Maximum temperature across ξ-space as a function of time, for all cases and for various scalar dissipations N₀. The top row shows a larger scale on the x-axis (time, t [ms]) while the bottom row shows the early stages of ignition for each case

Similar smooth ignition behaviour with the absence of a clearly defined inflection point was observed by Sidey et al. [14] in plug flow reactor simulations with hot combustion products. In this work, the presence of hot combustion product and intermediate species in the high temperature oxidiser caused an elongated ignition event which merged with an equilibrium reaction at the cold boundary. The presence of this elongated ignition event may be a marker for a transition into a preheated and dilution combustion regime. Sidey and Mastorakos also investigated steady counterflow flames with hot combustion products as an oxidiser and found that, as levels of dilution reached high levels, counterflow systems did not show evidence of sudden extinction, even at high rates of strain, but instead behaved with a monotonic S-Shaped curve [23]. This behaviour may also be observed here, with a chemically-frozen state reached at high N₀ for the c = 0.8 an c = 1.0, but no sudden transition to such a state noticeable in comparison with the c = 0.5 case, which occurs between N₀ = 150 s^− 1 and 250 s^− 1.

Figure 7 compiles the autoignition times for the various cases as a function of scalar dissipation.
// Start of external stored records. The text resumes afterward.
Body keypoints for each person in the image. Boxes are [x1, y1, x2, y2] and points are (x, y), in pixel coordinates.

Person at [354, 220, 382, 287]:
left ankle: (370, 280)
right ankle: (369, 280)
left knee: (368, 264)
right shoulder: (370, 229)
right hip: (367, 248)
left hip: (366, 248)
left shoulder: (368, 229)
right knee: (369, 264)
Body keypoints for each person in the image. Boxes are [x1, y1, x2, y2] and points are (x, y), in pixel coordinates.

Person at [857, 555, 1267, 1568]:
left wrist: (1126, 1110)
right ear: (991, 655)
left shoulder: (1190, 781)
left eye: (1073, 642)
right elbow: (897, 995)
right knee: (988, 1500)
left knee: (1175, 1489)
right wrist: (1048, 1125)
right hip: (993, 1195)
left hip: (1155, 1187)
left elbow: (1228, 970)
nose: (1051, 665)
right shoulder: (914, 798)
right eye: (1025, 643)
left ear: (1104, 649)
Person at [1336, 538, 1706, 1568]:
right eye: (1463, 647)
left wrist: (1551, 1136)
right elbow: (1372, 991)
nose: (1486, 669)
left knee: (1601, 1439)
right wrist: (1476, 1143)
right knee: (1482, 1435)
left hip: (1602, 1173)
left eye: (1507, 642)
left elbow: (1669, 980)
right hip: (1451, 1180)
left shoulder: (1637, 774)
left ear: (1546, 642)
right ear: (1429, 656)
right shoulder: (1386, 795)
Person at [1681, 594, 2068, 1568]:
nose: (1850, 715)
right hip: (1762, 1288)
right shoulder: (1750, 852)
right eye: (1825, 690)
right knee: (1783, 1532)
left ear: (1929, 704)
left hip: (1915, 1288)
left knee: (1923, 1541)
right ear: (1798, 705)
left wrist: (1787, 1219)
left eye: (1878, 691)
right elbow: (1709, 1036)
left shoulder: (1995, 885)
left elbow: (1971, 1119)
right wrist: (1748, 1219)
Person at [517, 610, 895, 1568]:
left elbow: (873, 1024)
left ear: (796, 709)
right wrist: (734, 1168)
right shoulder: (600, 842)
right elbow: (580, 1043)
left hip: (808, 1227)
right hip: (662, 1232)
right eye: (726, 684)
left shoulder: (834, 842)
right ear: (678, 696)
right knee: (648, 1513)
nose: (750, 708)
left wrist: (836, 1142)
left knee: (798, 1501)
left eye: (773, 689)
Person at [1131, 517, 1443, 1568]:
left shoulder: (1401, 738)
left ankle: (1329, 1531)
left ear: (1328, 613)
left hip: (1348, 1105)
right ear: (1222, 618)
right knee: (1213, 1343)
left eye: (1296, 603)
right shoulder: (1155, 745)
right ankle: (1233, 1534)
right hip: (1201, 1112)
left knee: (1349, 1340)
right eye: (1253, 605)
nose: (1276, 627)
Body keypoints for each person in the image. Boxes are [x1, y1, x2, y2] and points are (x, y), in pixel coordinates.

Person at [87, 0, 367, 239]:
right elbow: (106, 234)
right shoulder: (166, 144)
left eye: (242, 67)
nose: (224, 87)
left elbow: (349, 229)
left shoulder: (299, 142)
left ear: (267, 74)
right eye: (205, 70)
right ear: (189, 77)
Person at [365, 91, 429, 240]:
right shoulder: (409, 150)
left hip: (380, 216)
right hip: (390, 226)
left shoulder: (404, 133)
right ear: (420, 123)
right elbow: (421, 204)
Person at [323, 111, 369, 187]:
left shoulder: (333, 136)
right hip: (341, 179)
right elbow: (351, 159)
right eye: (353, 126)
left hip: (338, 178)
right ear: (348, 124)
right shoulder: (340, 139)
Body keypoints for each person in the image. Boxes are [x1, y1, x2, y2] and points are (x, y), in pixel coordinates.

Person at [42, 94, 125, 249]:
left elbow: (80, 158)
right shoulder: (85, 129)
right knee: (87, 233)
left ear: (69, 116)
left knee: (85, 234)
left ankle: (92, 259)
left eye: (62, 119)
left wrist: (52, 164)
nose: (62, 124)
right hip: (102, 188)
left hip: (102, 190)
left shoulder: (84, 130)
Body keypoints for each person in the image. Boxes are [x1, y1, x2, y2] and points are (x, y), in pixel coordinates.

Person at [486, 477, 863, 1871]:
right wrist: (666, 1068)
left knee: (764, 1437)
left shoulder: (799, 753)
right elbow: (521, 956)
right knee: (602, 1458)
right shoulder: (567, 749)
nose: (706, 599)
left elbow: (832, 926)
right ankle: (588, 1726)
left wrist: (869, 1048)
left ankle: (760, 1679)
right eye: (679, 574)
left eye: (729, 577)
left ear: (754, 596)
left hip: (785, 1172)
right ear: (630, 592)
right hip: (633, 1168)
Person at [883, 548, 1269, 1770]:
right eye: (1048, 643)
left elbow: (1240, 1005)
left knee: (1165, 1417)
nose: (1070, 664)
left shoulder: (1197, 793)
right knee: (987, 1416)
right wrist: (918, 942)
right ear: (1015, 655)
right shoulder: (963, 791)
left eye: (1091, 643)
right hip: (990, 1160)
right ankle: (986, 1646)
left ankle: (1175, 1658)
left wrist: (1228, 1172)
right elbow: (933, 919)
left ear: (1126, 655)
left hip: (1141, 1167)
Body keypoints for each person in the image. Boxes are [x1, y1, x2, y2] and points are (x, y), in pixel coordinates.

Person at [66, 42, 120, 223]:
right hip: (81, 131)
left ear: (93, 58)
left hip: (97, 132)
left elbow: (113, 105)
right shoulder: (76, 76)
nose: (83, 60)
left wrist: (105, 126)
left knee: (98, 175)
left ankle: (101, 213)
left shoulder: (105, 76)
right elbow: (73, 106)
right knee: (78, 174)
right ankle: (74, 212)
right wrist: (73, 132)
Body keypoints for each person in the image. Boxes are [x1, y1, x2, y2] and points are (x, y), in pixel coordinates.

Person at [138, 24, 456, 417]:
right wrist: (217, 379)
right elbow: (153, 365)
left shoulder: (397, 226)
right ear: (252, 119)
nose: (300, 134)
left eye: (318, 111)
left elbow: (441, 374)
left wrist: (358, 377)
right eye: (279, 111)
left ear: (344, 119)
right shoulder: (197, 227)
It is evident that: (i) the c = 0.5 cases autoigntite much later than the others; (ii) the case with adiabatic equilibrium products (c = 1) autoignites the earliest, although still at a finite time (which will be different for engine conditions); and (iii) the autoignition time increases with scalar dissipation. In an jet-ignited engine, the use of orifices with small diameter leads to higher N and may also lead to c < 1 in the emerging products, both factors detrimental to autoignition. However, high N values may not last too long in the jet and hence proper evaluation of the autoignition time in an engine environment requires recourse to the full turbulent reacting flow problem and modelling by models such as CMC or the PDF method.

Fig. 7

Ignition delay time (τ_ign, ms) as a function of scalar dissipation rate for c = 0.50, 0.80, and 1.00 cases. Note that c = 0.50 results are plotted x 10^− 1

4 Conclusions

The structure of autoignition of a methane-air mixture of a lean equivalence ratio and fully-burnt or partially-burnt combustion products from a methane-air flame at ϕ = 0.85 has been investigated with transient diffusion flamelet calculations. These results are investigated in a context with relevance to scavenged pre-chamber natural-gas engines, where a turbulent jet emerges from a pre-chamber as either quenched partially-burnt products or fully-burnt products. A progress variable, c, is used to describe the degree of reaction of the jet. Jet values of c = 0.5, c = 0.8, and c = 1.0 are investigated here. At high scalar dissipation rates, N₀, ignition does not occur and a chemically-frozen steady-state condition emerges at long times. However, ignition is observable at very high scalar dissipation rates for cases with a higher temperature jet (c = 0.8 or c = 1.0). Ignition delay time increases with N₀ and decreases with c. These results suggest that very small jet orifices, which will increase N and lead to quenched products (c < 1.0) may inhibit ignition. The results help identify overall timescales of the jet-ignition problem and suggest a methodology by which estimates of ignition times in real engines may be made.